L’Europe et les Etats-Unis n’ont pas fini de payer la tragique erreur diplomatique dénoncée par Alexander Zinoviev : « On a visé le communisme mais on a tiré sur la Russie ». Fédorovski, consulté par les dirigeants des deux bords, ne cesse de plaider en faveur d’un « statut de neutralité » pour l’Ukraine, c’est-à -dire un Etat « trait d’union » entre l’Europe et la fédération de Russie. Pour le diplomate, le seul moyen d’éviter que « l’Ukraine ne soit anéantie par l’armée russe », c’est de parvenir à sceller un accord entre les belligérants qui soit satisfaisant pour les deux parties et prenne vraiment en compte leurs intérêts respectifs. Cet équilibre introuvable doit impérativement être trouvé par Zélensky et Poutine, sinon c’est l’Europe qui sera le dindon de la farce avec l’effondrement probable de son système financier, victime d’une inflation galopante, et l’envol des prix du gaz, de l’essence et du blé.
« Les Occidentaux ont tort de croire que Poutine est devenu dingo ou parano, ils transposent en réalité sur lui leurs propres travers psychologiques, affirme Fédorovski, il est l’homme qui venge une trentaine d’années d’humiliations infligées à la Russie par l’Occident. Les dirigeants européens n’ont rien compris à la personnalité tourmentée de Vladimir Poutine : c’est d’abord un enfant meurtri qui a été abandonné très jeune dans les rues de Léningrad et a été formé par la pègre : il ne s’en cache pas. C’est là qu’il a appris la première règle de survie : si tu n’es pas avec moi tu es contre moi, et si tu es contre moi… »
En se frottant aux caïds de la pègre russe, Poutine a intégré une seconde règle : lorsque la bataille est inévitable, il ne faut jamais reculer, il faut s’engager à fond et aller jusqu’au bout, quel que soit le prix à payer. Une autre clé pour mieux comprendre la face cachée de Poutine, c’est le judo. Ce sport de combat lui permet d’anticiper sans bouger le mouvement de son adversaire et d’user de sa force à son profit.

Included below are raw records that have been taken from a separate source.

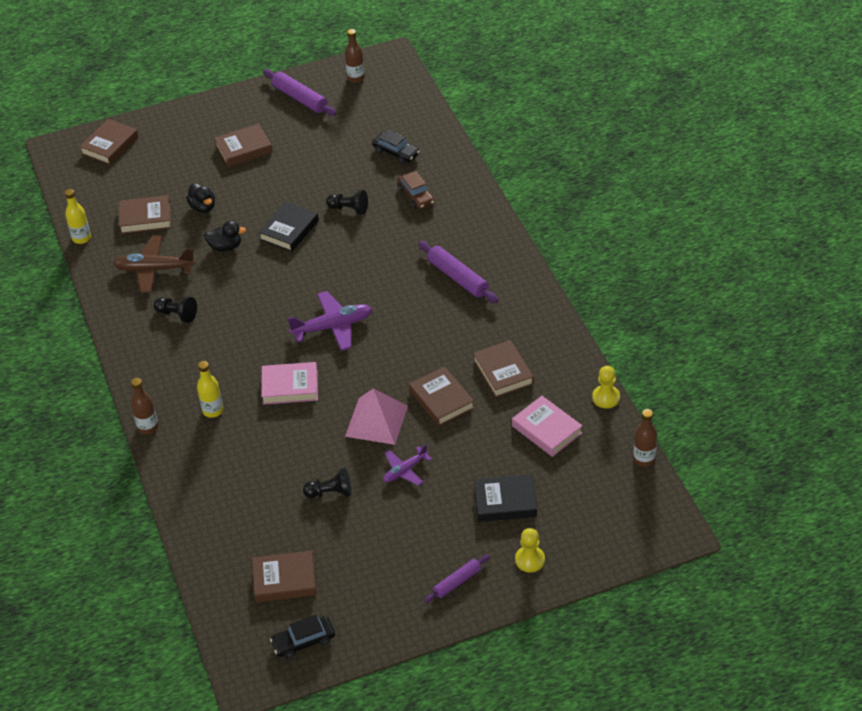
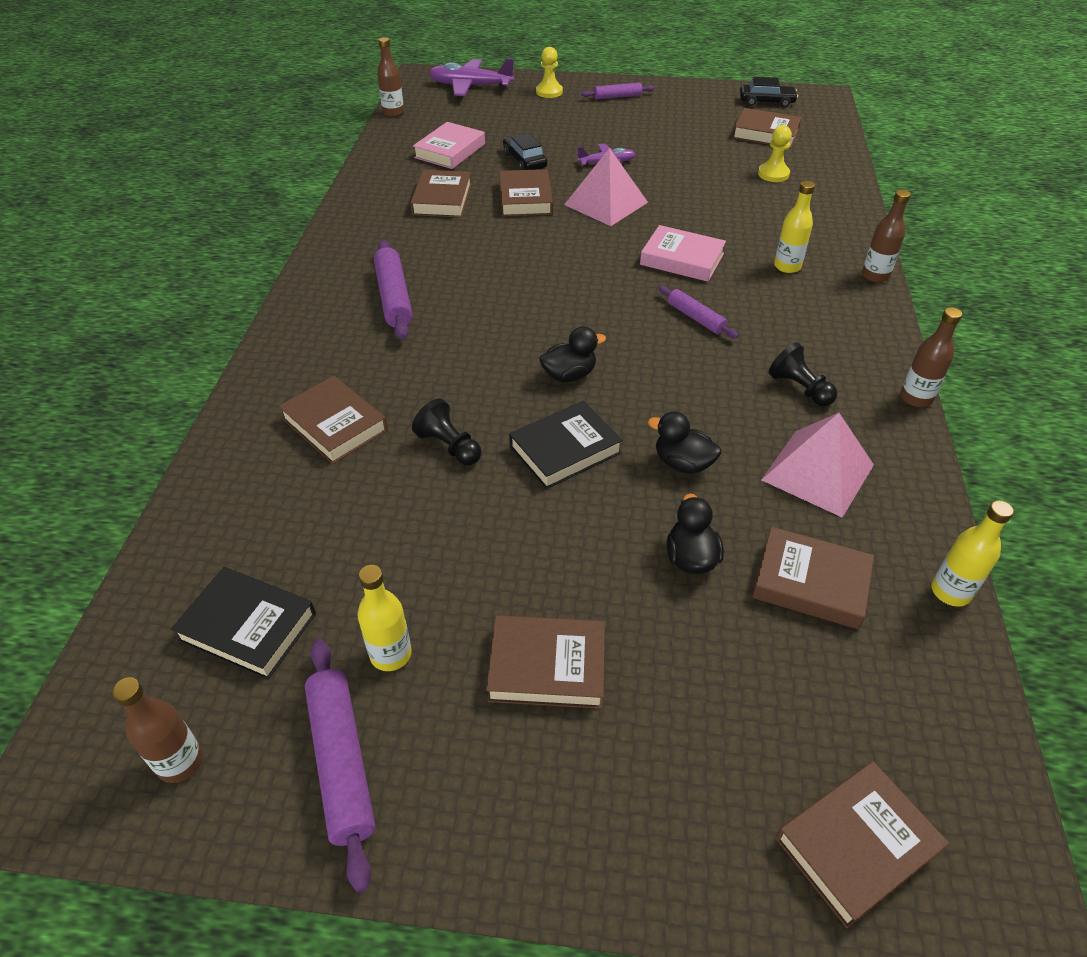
camera: 155 degrees left, 0 degrees up
brown plane [113,235,196,293] -> pink pyramid [761,413,874,518]
purple plane [287,291,372,351] -> purple plane moved to [429,58,515,96]
black pawn [303,468,352,498] -> none
black car [372,130,420,164] -> black car moved to [503,133,547,170]
brown car [397,171,435,210] -> brown book [279,376,388,464]
black book [474,474,537,522] -> black book moved to [171,567,316,680]
pink book [512,396,583,457] -> pink book turned 45 degrees clockwise [413,122,485,169]
yellow pawn [592,366,620,408] -> yellow pawn moved to [758,125,792,182]
none -> yellow bottle [357,565,412,671]
none -> black duck [539,326,606,382]
none -> purple rolling pin [658,286,739,338]
none -> brown bottle [900,307,962,407]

La troisième clé de compréhension, c’est la fourberie au sommet de l’Etat : l’homme a les réflexes de l’espion qui surveille ses ennemis et ses opposants pour les neutraliser avant qu’ils ne deviennent nocifs. La quatrième clé, c’est l’homme politique blessé par l’arrogance de l’Occident depuis la dislocation de l’Union soviétique en 1991 et son rêve de devenir, lui le minot gangster, le nouveau tsar de l’empire russe.
Les dirigeants européens, toutes tendances confondues, se trompent encore lorsqu’ils censurent les héros culturels de la Russie : Dostoïevski, Gogol, Tolstoï et même le cosmonaute Gagarine sont bannis dans le monde, les enfants russes sont confinés en Allemagne de peur de subir des représailles, bref, la seule issue est de retrouver le sens du dialogue et de respecter les symboles russes, qui s’inspirent volontiers de Napoléon et du général De Gaulle. On peut penser ce qu’on voudra de Poutine, mais cet homme est capable, si nous n’y prenons garde, de mettre l’Europe à genoux.